[Passage shown start]

Single by Styx

from the album Cornerstone
- B-side: "I'm O.K."
- Released: September 14, 1979
- Recorded: 1979
- Genre: Soft rock
- Length: 4:01 (single version) 4:25 (album version)
- Label: A&M
- Songwriter: Dennis DeYoung
- Producers: Dennis DeYoung; John Panozzo; Chuck Panozzo;

Styx singles chronology
| "Renegade" (1979) | "Babe" (1979) | "Why Me" (1980) |

Music video
- "Babe" by Styx on YouTube

= Babe (Styx song) =

1979 single by Styx

"Babe" is a song by the American rock band Styx. It was the lead single from the band's 1979 double-platinum album Cornerstone. The song was Styx's first, and only, US number-one single, spending two weeks at No. 1 in December 1979, serving as the penultimate number-one single of the 1970s (the ultimate number-one single of the '70s was Escape (The Piña Colada Song), by Rupert Holmes). "Babe" also went to No. 9 on the Adult Contemporary chart. It additionally held the number-one spot for six weeks on the Canadian RPM national singles chart, charting in December 1979 and becoming the opening chart-topper of the 1980s. It was also the band's only UK Top 40 hit, peaking at No. 6. It also reached No. 1 in South Africa.

[Passage shown end]

◆ Task instructions
• 1. List every song title named in the article on the Styx song "Babe."
• 2. Copy, word for word, the portion of the article on the Styx song "Babe" from "Music video" to "in South Africa.".
The material that comes next is drawn from a separate source.

[Dataset section start]

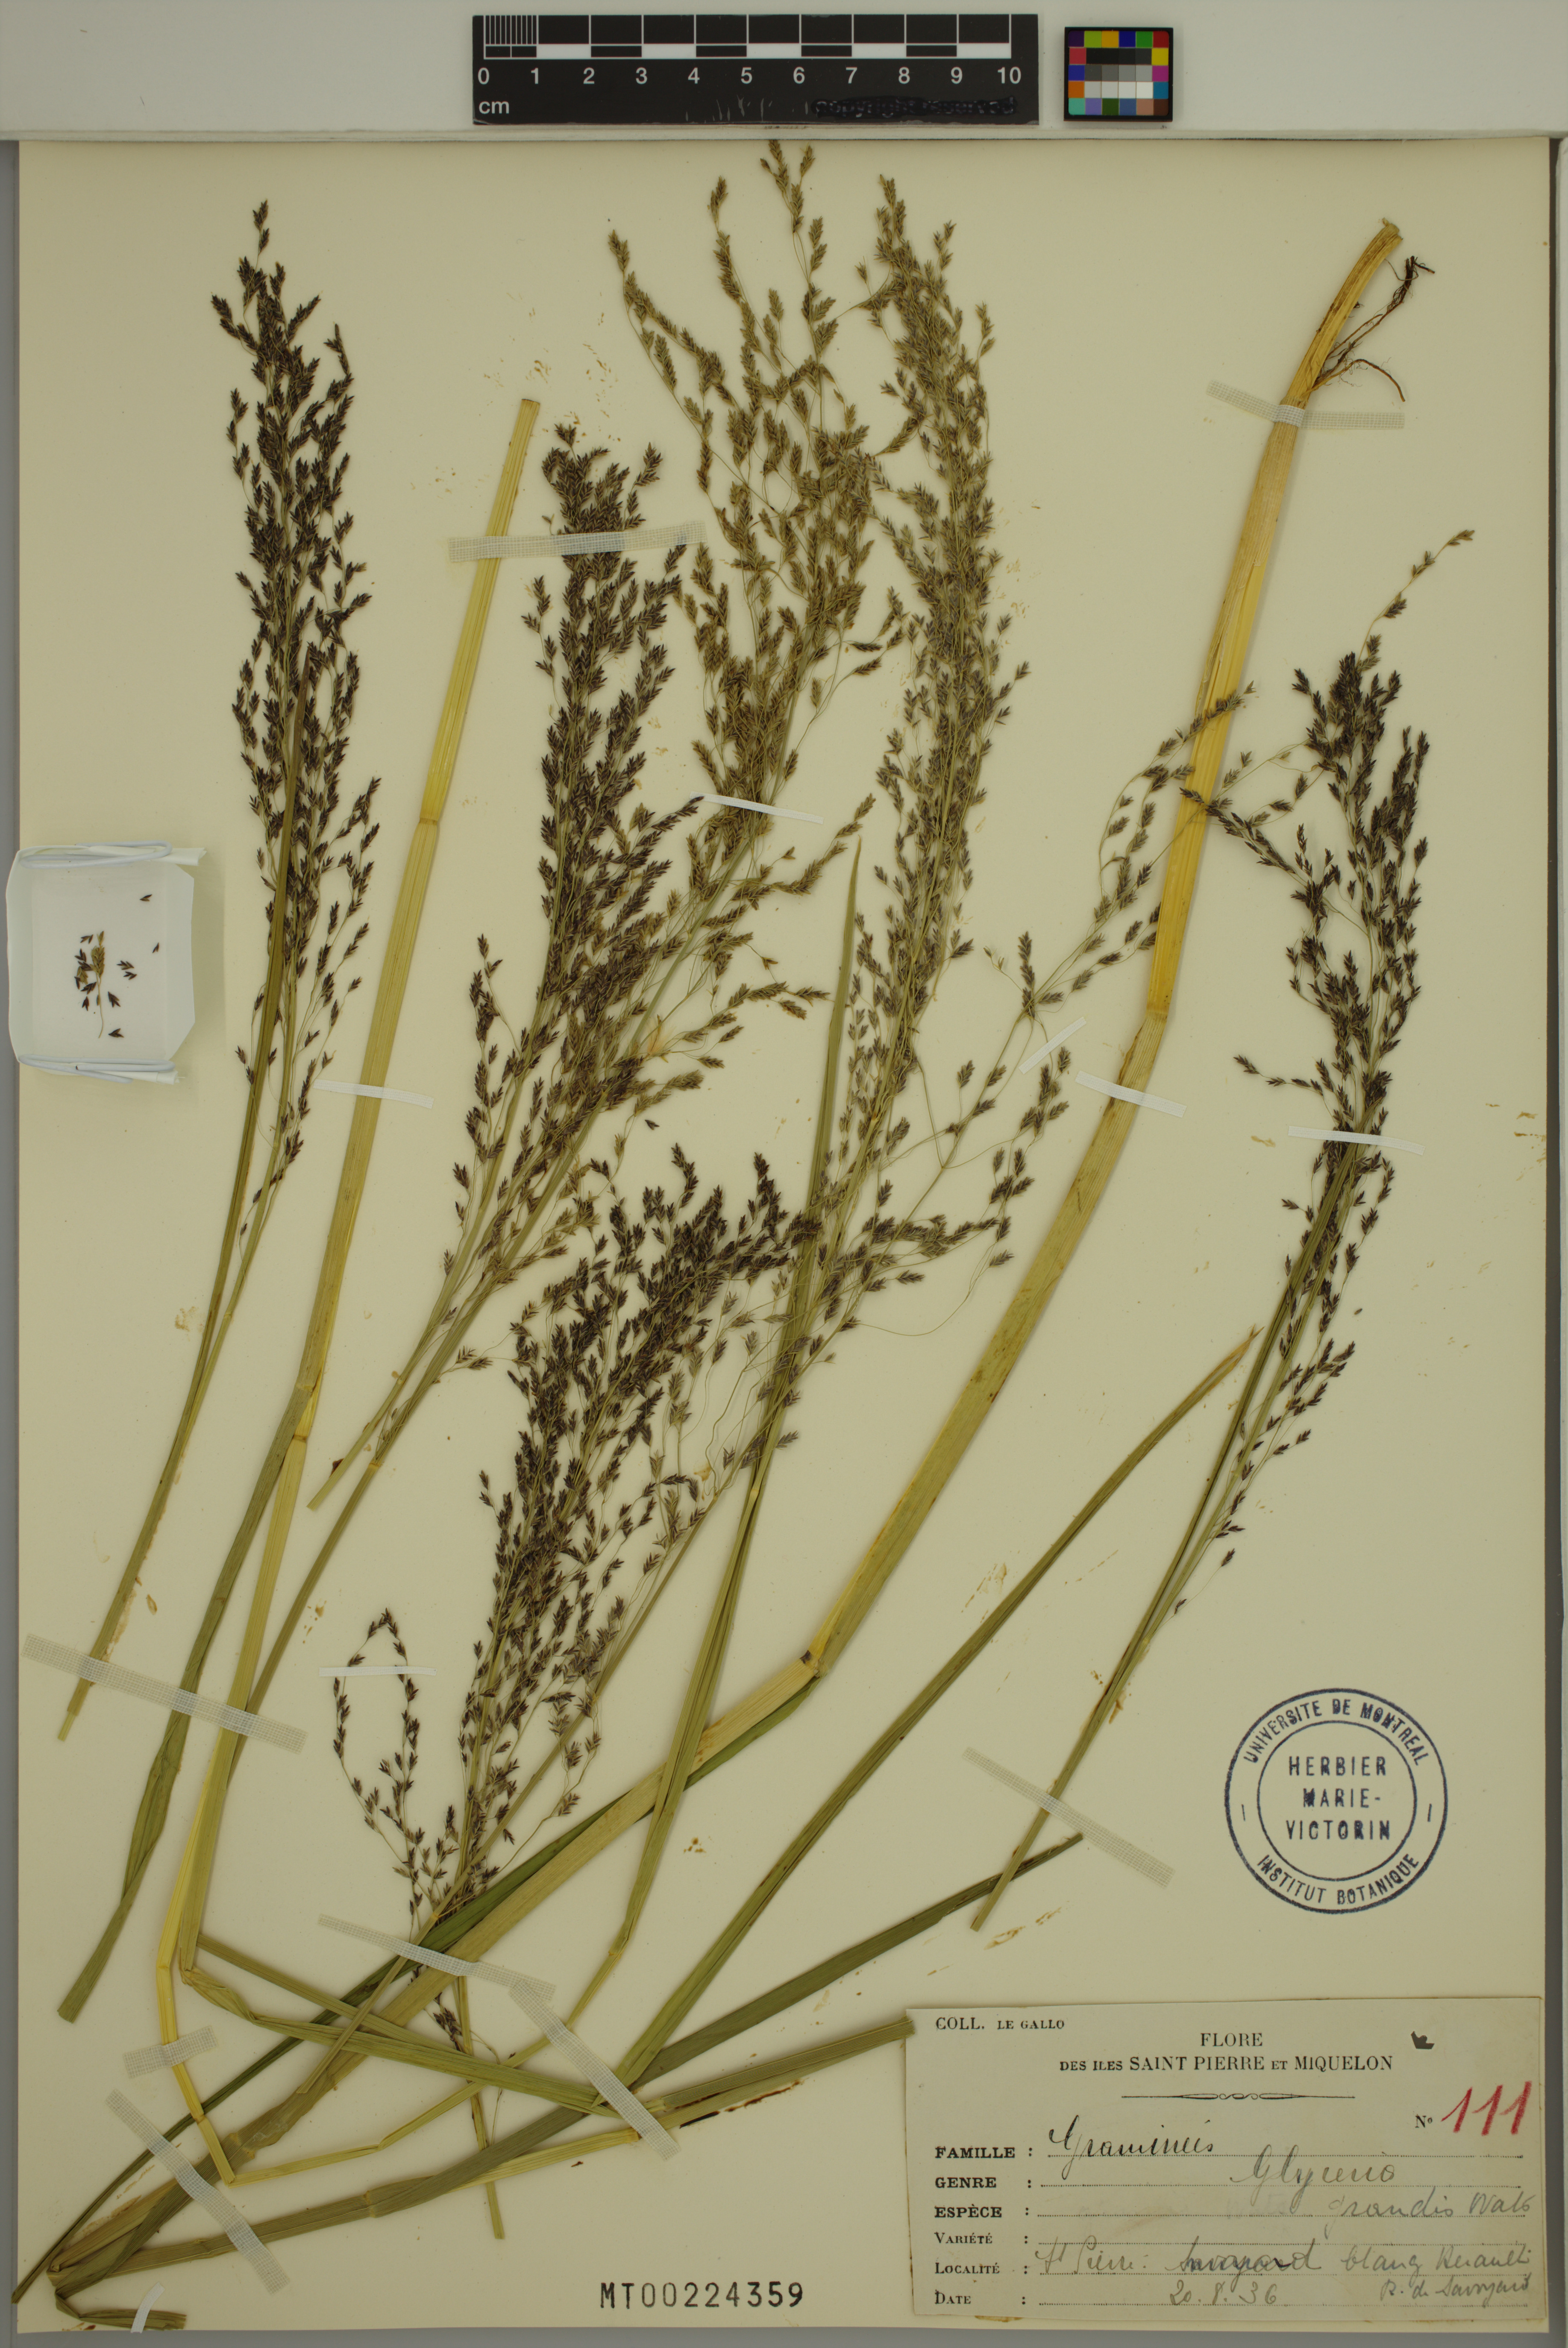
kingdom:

[Dataset section end]

◆ Task results
• 1. "Babe," "I'm O.K.," "Renegade," "Why Me," and "Escape (The Piña Colada Song)"

• 2.
Music video
- "Babe" by Styx on YouTube

= Babe (Styx song) =

1979 single by Styx

"Babe" is a song by the American rock band Styx. It was the lead single from the band's 1979 double-platinum album Cornerstone. The song was Styx's first, and only, US number-one single, spending two weeks at No. 1 in December 1979, serving as the penultimate number-one single of the 1970s (the ultimate number-one single of the '70s was Escape (The Piña Colada Song), by Rupert Holmes). "Babe" also went to No. 9 on the Adult Contemporary chart. It additionally held the number-one spot for six weeks on the Canadian RPM national singles chart, charting in December 1979 and becoming the opening chart-topper of the 1980s. It was also the band's only UK Top 40 hit, peaking at No. 6. It also reached No. 1 in South Africa.